Can we use AI to create a Christmas music video?

Data Insights

Artificial Intelligence (AI) and text to image technology has boomed in the last year. With multiple tools already widely accessible to users, it’s possible to create your very own custom imagery based on any one idea and byway of simple text to image prompts. With that in mind, we wanted to test the capabilities of said models to see if we could put together a Christmas music video. Because we feel, that’s exactly what the industry needs, more; ingenuity, creative innovation and horrifyingly good Christmas music videos.

Last Christmas, we looked at ways to create our very own Christmas song using a similar approach (you can find the blog here). Based on the tech available at the time, we opted for a model called Markov Chain, an AI tool that is able to automate text based on previous training as well as previous steps taken. So it was apparent to us that this model was perfect for song writing, and we’ll show you just how capable it really was.

The Christmas Video

So, as we already have the AI ghost writer behind this one, all we needed was some help with the visuals to try and compete with the likes of Mariah Carey this Christmas. While the current tech required for a music video (text-to-video) is currently unavailable to us, we decided that we would have to adopt the briefly mentioned text to image methodology for each of our frames.

The Technology

Just as we did with the song writing, we now had to consider the existing tools that could help us create our own music video (without asking for too much help from our Creative team). With the popularity of Dall-E and the likes of other tools on the rise, as well as the likes of DALL-E 2 now in the mix, we wanted to explore the wide realm of text to image technology. With all things considered, it seemed obvious to go ahead and utilise a model named Stable Diffusion. A model which facilitates for the integration of Whisper – a bit of tech which helped recognise song lyrics to further help our text prompts which the AI requires to produce the desired imagery. This seemed the most suitable of methods, as a fundamental aspect of music video production is surely that each image produced is at least a small representation of the lyrics, right?

The Process

With the appropriate tech in place and the workflow/concept understood, the process seemed pretty straight forward, or so we had thought. With the prompt breakdown assisted by Whisper, respective of our song lyrics created by Markov Chain we now had the opportunity to overwrite these prompts. In doing so, overwriting such prompts to add styles and themes helped further direct the Stable Diffusion model to create images more suiting to a Christmas audience.

A steeper learning curve than expected

“Santa Delivering Presents at Christmas”- Having thought that a simple prompt such as this one, would be exactly the sort of thing one would use to produce a respective image of the instruction. Of course we were wrong, and the results, simply horrifying. In order to get something more in the way of a John Lewis advert and less, ‘The Hills Have Eyes, Christmas Special’, we would have to reconsider our approach and possibly tweak our prompt to help the computer understand exactly what we want from it.

Without a real understanding of the tech being used and it’s capabilities, this is what we can expect. The AI doesn’t deal with human faces nor does it stitch together realistic/life like images very well. There are a number of limitations to text to image technology, most of which can be overcome with more accurate prompting or the use of styles and themes which are less complex.

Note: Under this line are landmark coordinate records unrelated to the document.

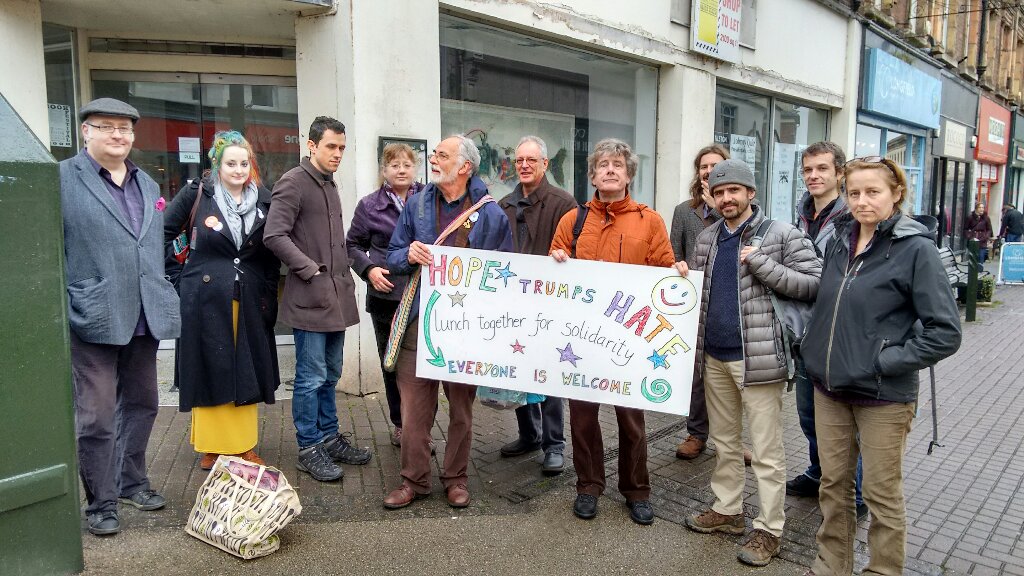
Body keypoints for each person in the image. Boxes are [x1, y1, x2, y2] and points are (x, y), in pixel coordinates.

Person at [801, 157, 961, 576]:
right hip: (830, 388)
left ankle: (882, 570)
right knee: (833, 487)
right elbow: (828, 304)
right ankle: (831, 565)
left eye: (873, 192)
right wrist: (811, 347)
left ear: (896, 194)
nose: (862, 201)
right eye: (854, 193)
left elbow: (945, 331)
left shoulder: (916, 249)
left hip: (883, 395)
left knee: (880, 493)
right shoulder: (838, 238)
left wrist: (886, 361)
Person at [679, 159, 821, 567]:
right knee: (724, 443)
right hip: (715, 357)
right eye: (720, 192)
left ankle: (769, 528)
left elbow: (814, 283)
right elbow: (698, 295)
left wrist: (761, 262)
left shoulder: (780, 234)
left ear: (751, 194)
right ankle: (726, 510)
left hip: (758, 360)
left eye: (734, 191)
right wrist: (682, 274)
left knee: (766, 450)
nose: (727, 198)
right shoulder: (706, 238)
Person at [60, 98, 181, 536]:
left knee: (145, 404)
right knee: (95, 415)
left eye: (125, 129)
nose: (117, 135)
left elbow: (149, 244)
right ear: (86, 132)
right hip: (92, 315)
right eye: (106, 127)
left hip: (143, 315)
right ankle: (101, 503)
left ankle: (132, 482)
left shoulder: (147, 183)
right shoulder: (62, 180)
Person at [382, 135, 513, 510]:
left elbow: (506, 272)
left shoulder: (490, 213)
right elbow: (392, 254)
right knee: (413, 412)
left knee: (461, 410)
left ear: (465, 166)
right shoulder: (418, 203)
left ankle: (456, 478)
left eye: (442, 155)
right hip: (418, 322)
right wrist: (407, 253)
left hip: (466, 329)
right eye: (435, 154)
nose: (434, 160)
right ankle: (413, 480)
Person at [550, 138, 675, 526]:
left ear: (629, 174)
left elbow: (663, 273)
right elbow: (553, 275)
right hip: (582, 340)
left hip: (628, 342)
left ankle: (636, 490)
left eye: (617, 165)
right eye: (602, 164)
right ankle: (588, 486)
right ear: (593, 174)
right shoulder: (574, 220)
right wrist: (555, 261)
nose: (609, 170)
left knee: (631, 418)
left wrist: (677, 276)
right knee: (583, 419)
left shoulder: (649, 220)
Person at [164, 131, 280, 471]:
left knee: (245, 367)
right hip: (204, 297)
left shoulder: (264, 201)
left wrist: (268, 288)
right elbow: (163, 233)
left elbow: (271, 251)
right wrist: (176, 278)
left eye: (244, 163)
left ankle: (243, 447)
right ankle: (212, 448)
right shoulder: (197, 194)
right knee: (210, 367)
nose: (238, 169)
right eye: (231, 163)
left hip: (248, 297)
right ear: (218, 165)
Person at [264, 116, 372, 482]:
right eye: (331, 146)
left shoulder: (328, 184)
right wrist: (309, 269)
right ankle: (308, 447)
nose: (338, 153)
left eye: (342, 147)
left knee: (331, 376)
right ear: (311, 146)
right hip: (310, 299)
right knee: (310, 379)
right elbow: (274, 235)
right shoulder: (293, 182)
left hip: (335, 300)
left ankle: (328, 437)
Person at [787, 142, 867, 521]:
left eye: (821, 169)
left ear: (839, 173)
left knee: (843, 421)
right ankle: (819, 473)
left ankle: (854, 493)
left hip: (840, 333)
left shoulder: (853, 218)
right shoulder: (802, 215)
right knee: (807, 413)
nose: (814, 176)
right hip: (807, 333)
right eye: (808, 170)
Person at [497, 136, 578, 475]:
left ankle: (554, 444)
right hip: (513, 303)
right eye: (519, 161)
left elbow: (578, 250)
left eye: (532, 160)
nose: (525, 165)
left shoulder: (564, 203)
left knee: (549, 372)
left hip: (550, 306)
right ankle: (528, 434)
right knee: (518, 367)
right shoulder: (503, 205)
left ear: (546, 164)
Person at [346, 143, 425, 448]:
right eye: (394, 165)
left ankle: (421, 427)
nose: (401, 169)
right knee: (390, 363)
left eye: (407, 164)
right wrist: (369, 271)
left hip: (422, 297)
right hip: (386, 297)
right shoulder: (369, 206)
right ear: (384, 170)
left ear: (415, 168)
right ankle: (401, 424)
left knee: (421, 366)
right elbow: (351, 245)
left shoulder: (429, 200)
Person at [671, 144, 730, 462]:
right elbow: (673, 252)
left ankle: (730, 439)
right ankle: (696, 434)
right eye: (703, 166)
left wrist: (718, 208)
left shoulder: (742, 208)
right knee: (696, 371)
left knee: (730, 373)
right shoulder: (684, 210)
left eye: (715, 165)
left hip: (728, 300)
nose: (708, 171)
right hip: (694, 302)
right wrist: (677, 266)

“[A Watercolor Image of Santa Clause Delivering Presents], [In the style of Peter Rabbit]” – So, we thought it best to take some time to better understand prompt engineering, and we had found that anything left unsaid inside of a prompt will surprise you, and there is no predicting whether it will be pleasant either. Here, we add “[A what doing what, in what style]” to further communicate with our model in a more computerised language format. Which makes sense, given that we(humans) are asking a model(a computer) to execute a humanly conceptual task using human language. We also opted for a more simplistic idea and basic theme prompt to help assist the model produce a clearer image, and here’s how it went in comparison to the first image.

The Outcome

We had eventually found a way to be more precise to our model, which helped us to receive much more bespoke imagery in return. However, we could not ignore that the creative spark and artistic control that one has during music video production was lacking. After all, most of the control is at the hands of the model, with us relying on its previous training to be fully comprehensive. We personally, do not see AI models such as these to be a reliable outsource solution for Creative studios or Design teams just yet, unless of course you are aiming for an end product with a bit of a, quirk?

Disclaimer

Our real aim here, was not just to SHARE Happiness at Christmas, but to test the capabilities of AI in a creative domain, with a specific brief and request to produce a Christmas music video. We’ll leave the decision as to whether we met that request sufficiently, up to you. For now, Merry Christmas from everyone at SHARE Creative, and we hope you enjoy the slightly creepy visuals we have put together, along with the wonderfully written ‘SHARE Happiness (At Christmas)’ – with music by the brilliant Groove Machine Ltd.